Baltimore, MD—New research, led by Sheila K. West, Ph.D., suggests age-related macular degeneration (AMD) may be affected by regularly eating fish and seafood with omega-3 fatty acids. Researchers at the Wilmer Eye Institute, John Hopkins School of Medicine, collected fish and shellfish intake information over one year through a questionnaire for 2,391 participants. These participants aged 65 to 84 years and lived along Maryland’s Eastern Shore.
"Our study corroborates earlier findings that eating omega-3-rich fish and shellfish may protect against advanced AMD. While participants in all groups, including controls, averaged at least one serving of fish or shellfish per week, those who had advanced AMD were significantly less likely to consume high omega-3 fish and seafood," West said in a news release from the American Academy of Ophthalmology.

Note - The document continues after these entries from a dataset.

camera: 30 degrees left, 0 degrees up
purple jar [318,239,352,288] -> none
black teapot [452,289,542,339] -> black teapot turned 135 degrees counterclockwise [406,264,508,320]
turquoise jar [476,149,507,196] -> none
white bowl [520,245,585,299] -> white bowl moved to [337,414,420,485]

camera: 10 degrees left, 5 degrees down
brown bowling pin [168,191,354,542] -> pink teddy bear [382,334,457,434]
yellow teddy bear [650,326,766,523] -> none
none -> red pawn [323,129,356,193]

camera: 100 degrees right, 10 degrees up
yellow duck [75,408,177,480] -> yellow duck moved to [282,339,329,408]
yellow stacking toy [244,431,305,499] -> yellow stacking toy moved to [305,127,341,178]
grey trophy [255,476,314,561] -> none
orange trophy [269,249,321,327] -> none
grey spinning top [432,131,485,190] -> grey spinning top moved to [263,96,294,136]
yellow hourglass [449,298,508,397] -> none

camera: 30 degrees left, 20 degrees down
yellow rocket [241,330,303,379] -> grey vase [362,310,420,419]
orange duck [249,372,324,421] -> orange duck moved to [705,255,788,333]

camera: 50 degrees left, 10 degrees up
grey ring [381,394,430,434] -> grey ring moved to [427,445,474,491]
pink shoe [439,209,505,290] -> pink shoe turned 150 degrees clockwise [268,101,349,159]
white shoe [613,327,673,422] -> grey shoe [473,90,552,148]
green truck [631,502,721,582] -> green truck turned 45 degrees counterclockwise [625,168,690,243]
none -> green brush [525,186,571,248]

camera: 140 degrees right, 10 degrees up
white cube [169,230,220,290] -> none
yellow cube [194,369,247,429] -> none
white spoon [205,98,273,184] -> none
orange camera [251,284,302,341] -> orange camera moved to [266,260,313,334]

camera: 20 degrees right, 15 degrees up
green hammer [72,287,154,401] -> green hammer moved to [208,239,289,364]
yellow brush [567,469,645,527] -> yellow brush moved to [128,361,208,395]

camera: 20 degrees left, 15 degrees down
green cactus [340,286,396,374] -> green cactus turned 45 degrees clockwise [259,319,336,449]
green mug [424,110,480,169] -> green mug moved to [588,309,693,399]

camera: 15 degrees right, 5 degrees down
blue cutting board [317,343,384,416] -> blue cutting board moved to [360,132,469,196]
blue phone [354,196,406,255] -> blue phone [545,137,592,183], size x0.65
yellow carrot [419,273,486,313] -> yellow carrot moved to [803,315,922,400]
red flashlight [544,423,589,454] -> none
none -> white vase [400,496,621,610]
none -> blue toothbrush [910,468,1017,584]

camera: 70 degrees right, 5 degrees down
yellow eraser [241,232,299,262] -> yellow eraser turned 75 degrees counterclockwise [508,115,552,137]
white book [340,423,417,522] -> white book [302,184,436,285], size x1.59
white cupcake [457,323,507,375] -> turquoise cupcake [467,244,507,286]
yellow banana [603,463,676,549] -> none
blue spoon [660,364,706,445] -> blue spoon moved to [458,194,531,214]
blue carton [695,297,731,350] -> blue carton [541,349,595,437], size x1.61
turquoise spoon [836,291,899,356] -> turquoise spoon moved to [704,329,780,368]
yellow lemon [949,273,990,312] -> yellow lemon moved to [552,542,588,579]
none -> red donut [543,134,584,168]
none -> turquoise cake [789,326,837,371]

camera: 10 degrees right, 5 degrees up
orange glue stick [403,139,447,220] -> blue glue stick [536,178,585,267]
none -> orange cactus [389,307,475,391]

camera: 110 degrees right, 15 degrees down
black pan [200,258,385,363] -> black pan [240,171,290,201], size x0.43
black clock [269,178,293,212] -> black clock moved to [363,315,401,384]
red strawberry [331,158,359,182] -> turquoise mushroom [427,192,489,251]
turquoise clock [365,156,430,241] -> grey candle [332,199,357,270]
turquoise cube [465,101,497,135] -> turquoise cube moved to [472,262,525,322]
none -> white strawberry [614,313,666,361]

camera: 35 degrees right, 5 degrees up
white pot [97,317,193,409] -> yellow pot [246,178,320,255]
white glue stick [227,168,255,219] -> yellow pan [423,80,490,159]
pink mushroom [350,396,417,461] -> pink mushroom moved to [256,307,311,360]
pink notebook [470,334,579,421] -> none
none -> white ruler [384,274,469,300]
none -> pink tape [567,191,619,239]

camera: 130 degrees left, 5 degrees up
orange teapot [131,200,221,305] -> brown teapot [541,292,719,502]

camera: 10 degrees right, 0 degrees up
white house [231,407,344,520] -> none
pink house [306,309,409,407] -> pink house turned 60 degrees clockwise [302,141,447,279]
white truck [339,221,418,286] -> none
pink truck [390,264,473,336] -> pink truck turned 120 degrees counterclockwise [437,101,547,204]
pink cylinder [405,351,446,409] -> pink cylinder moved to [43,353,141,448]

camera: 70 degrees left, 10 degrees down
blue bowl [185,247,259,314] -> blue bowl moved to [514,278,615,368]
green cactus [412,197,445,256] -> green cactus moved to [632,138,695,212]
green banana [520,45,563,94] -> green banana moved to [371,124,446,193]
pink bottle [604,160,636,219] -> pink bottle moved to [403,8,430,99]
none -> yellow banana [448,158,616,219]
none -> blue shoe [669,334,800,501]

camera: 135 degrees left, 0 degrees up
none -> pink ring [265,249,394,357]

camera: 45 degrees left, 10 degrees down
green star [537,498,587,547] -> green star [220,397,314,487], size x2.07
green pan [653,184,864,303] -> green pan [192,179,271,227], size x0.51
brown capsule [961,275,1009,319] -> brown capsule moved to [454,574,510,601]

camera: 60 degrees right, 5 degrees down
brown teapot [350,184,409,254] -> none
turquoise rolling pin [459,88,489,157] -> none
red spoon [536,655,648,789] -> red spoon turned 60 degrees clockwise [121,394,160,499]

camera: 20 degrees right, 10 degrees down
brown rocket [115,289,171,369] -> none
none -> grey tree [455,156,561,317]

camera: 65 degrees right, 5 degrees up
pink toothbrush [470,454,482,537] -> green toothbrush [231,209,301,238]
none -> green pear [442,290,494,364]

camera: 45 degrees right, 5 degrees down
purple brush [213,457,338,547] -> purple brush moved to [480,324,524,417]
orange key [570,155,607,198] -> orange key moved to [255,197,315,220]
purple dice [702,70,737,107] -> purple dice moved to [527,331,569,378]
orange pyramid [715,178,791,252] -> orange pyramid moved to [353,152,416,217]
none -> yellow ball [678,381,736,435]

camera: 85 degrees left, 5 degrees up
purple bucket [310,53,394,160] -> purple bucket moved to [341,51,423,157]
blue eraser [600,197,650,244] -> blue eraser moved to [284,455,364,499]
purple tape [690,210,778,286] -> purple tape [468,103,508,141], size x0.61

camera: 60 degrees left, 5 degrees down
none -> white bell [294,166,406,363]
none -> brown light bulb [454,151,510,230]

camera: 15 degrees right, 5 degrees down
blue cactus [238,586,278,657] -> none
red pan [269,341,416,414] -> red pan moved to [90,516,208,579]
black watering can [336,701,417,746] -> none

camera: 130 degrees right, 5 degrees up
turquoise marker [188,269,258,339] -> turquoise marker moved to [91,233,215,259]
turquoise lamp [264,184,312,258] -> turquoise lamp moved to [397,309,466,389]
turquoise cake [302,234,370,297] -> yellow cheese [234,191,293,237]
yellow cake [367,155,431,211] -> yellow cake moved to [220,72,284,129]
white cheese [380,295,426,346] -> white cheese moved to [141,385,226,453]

After researchers completed the dietary assessment, participants were evaluated for AMD through eye exams. About 450 had the disease, including 68 with advanced stage of AMD, which can lead to severe vision impairment or blindness. Although participants in all groups, including controls, consumed at least one serving of fish or shellfish per week, those who had advanced AMD were less likely to consume high omega-3 rich fish and seafood.
AMD is the major cause of blindness in whites in the United States. The eyes' retinas contain high concentrations of omega-3s and evidence reveals the nutrient may be critical to eye health. West and her colleagues based these data on a recent analysis of a one-year dietary survey conducted in the early 1990s.
Yet, Anand Swaroop, chief of the neurobiology, neuro-degeneration and repair laboratory at the U.S. National Eye Institute, cautiously analyzed the findings. Swaroop said the study’s data make sense and omega-3 consumption may be beneficial.
“However, I wouldn't want people to start taking grams of omega-3 to protect against AMD based on this finding because I'm not really sure that this study has sufficient power to draw any conclusions,” Swaroop said. "This is just a one-year analysis and AMD is a long-term disease. The correlation is important, and it should be explored further. But we need larger studies with longer term follow-up before being able to properly assess the impact."